Principal Data Platform Engineer
New Iron is leading the search for a Principal Data Platform Engineer to join a Fortune 500 company specializing in industrial manufacturing.
This is a direct-hire remote role for a customer based in Charlotte, NC. Remote candidates are strongly encouraged to apply.
You will join a core platform development team designing and implementing high-performance data pipelines using cutting edge technologies.
Your primary responsibility will be to architect reliable large scale data ingestion pipelines that land inbound data from various data stores throughout our client’s on-premise and cloud-based data lakes.
You will join a development team supporting advanced analytics projects by requiring data validation, data profiling automation, and CI/CD to ensure maintainability of inbound data flows.
If you are an expert on query languages and data cleansing, and have experience working on large scale data engineering projects, we'd love to talk to you!
Responsibilities may include:
- Design and implement highly performant data ingestion pipelines from landed to cleansed, batch to streamed unstructured data using Apache Spark
- Verify ingestion pipelines built for inbound data reliably, identify unusual data conditions and able to initiate applicable amends actions when needed
- Verify pipelines are built for architecturally and operationally integrated with outbound engineering, data contextualization, and production pipelines
- Work with cross data domain specialist that understand the delivery of their data, collaborate to collect, land and prepare data at scale
- Deliver and present proofs of concept implementations to stakeholders and wide company functional teams that are interested to support your code for their own projects
- Participate in code reviews and improve software engineering standards and best practices and share knowledge with peers
- 10+ years of experience with software development
- Full stack experience developing large scale distributed systems
- Experience with modern JVM language such as Java, Scala
- Experience with Python
- Expert with Agile development; CI/CD environment
- Experience developing and maintaining ETL and ELT pipelines for Data Warehousing (On-prem and Cloud)
- Experience with production using SQL and DDL
- Strong Hands on with Spark core architecture e.g S3, parquet and Delta Lake architecture, similar technologies and tools
- Expert with Apache Spark platform for developing batch, micro-batch and streaming ingestion pipelines and leveraging all levels of the API (e.g., SparkContext, DataFrames, DataSets, GraphFrames, SparkSQL, SparkML, Scala, PySpark)
- DevOps experience with AWS services
- Experience with Terraform, CloudFormation, Git, Jira etc.
- Expert using query languages (e.g., SQL or Spark SQL)
- Expert with Data Cleansing tools
- Expert with traditional relational and polyglot persistence technologies
- Values and prioritizes well designed, testable, extensible and maintainable code
- Excellent technical communication, collaboration, time-management skills
Nice to Have:
- Master degree in Computer Science or a related field
- Past experience with full stack app development ( front/backend and microservices)

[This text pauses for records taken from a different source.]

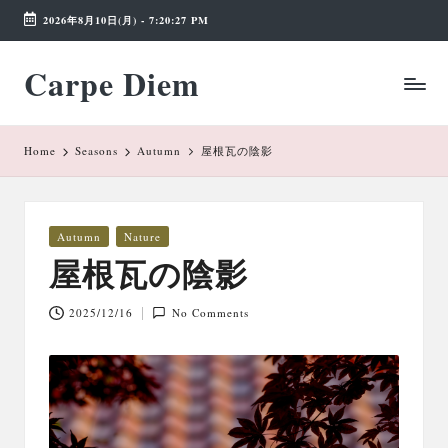
2026年8月10日(月)
-
7:20:28 PM
Skip
Carpe Diem
to
Weekend
content
Wonderland
Home
Seasons
Autumn
屋根瓦の陰影
Posted
Autumn
Nature
in
屋根瓦の陰影
2025/12/16
No Comments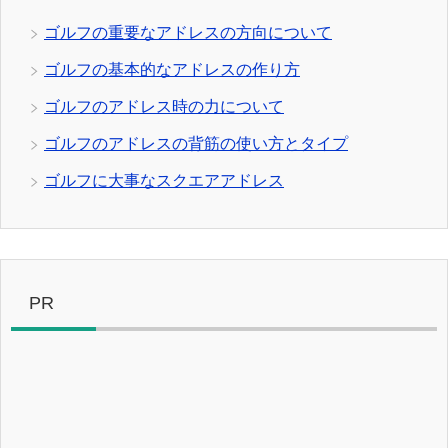
ゴルフの重要なアドレスの方向について
ゴルフの基本的なアドレスの作り方
ゴルフのアドレス時の力について
ゴルフのアドレスの背筋の使い方とタイプ
ゴルフに大事なスクエアアドレス
PR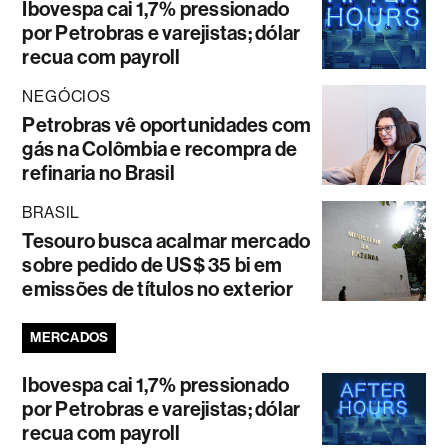
Ibovespa cai 1,7% pressionado
por Petrobras e varejistas; dólar
recua com payroll
NEGÓCIOS
Petrobras vê oportunidades com
gás na Colômbia e recompra de
refinaria no Brasil
BRASIL
Tesouro busca acalmar mercado
sobre pedido de US$ 35 bi em
emissões de títulos no exterior
MERCADOS
Ibovespa cai 1,7% pressionado
por Petrobras e varejistas; dólar
recua com payroll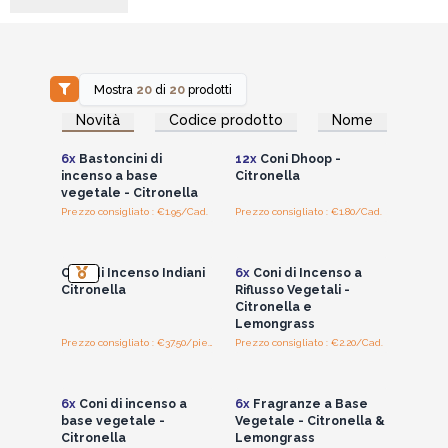
Mostra
20
di
20
prodotti
Accedi per vedere
Accedi per vedere
Novità
Codice prodotto
Nome
i prezzi all'ingrosso
i prezzi all'ingrosso
6x
Bastoncini di
12x
Coni Dhoop -
incenso a base
Citronella
vegetale - Citronella
Prezzo consigliato : €1.95/Cad.
Prezzo consigliato : €1.80/Cad.
Accedi per vedere
Accedi per vedere
i prezzi all'ingrosso
i prezzi all'ingrosso
Coni di Incenso Indiani
6x
Coni di Incenso a
Citronella
Riflusso Vegetali -
Citronella e
Lemongrass
Prezzo consigliato : €37.50/piece
Prezzo consigliato : €2.20/Cad.
Accedi per vedere
Accedi per vedere
i prezzi all'ingrosso
i prezzi all'ingrosso
6x
Coni di incenso a
6x
Fragranze a Base
base vegetale -
Vegetale - Citronella &
Citronella
Lemongrass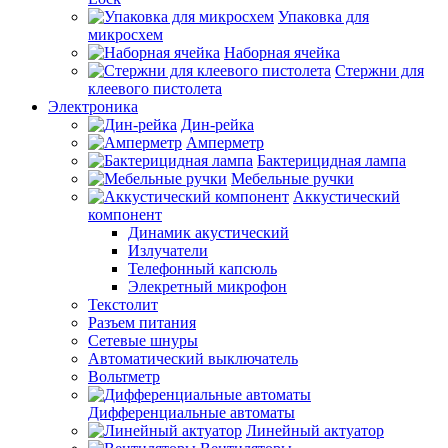
Упаковка для
микросхем
Наборная ячейка
Стержни для
клеевого пистолета
Электроника
Дин-рейка
Амперметр
Бактерицидная лампа
Мебельные ручки
Аккустический
компонент
Динамик акустический
Излучатели
Телефонный капсюль
Элекретный микрофон
Текстолит
Разъем питания
Сетевые шнуры
Автоматический выключатель
Вольтметр
Дифференциальные автоматы
Линейный актуатор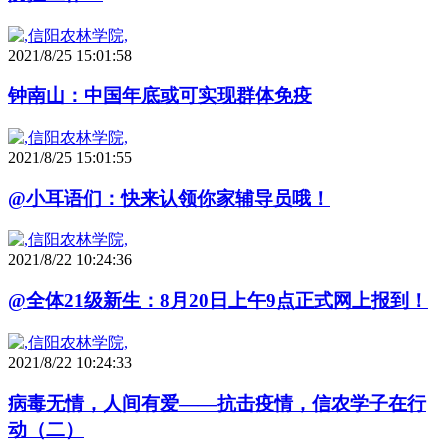
2021/8/25 15:01:58
钟南山：中国年底或可实现群体免疫
2021/8/25 15:01:55
@小耳语们：快来认领你家辅导员哦！
2021/8/22 10:24:36
@全体21级新生：8月20日上午9点正式网上报到！
2021/8/22 10:24:33
病毒无情，人间有爱——抗击疫情，信农学子在行
动（二）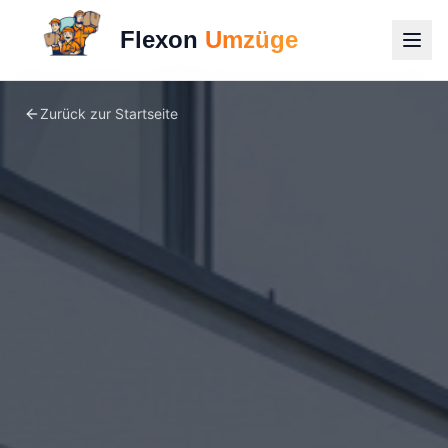
Flexon
Umzüge
Zurück zur Startseite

- Strong experience with Kubernetes and Docker
- Expert with AWS services such as S3, EC2, DMS, RDS, RedShift, DynamoDB, CloudTrail,EKS, IAM and CloudWatch
- Expert with data management fundamentals and data storage
- Familiarity with Oracle, Microsoft SQL, SSIS, SSRS
- Familiarity with enterprise ETL and integrations tools such as Informatica, Mulesoft
- Familiarity with open source data integration and DAG tools such as NiFi, Airflow, Streamsets, etc.
- Familiarity with Data sources and integration solutions ( used in manufacturing enterprises) such as Maximo, Pi Integrator, etc.
- Reporting and analysis tools such as PowerBI, Tableau, etc.
Candidates must be authorized to work in the United States on a full-time basis for any employer. Principals only.Recruiters, please do not contact this job poster.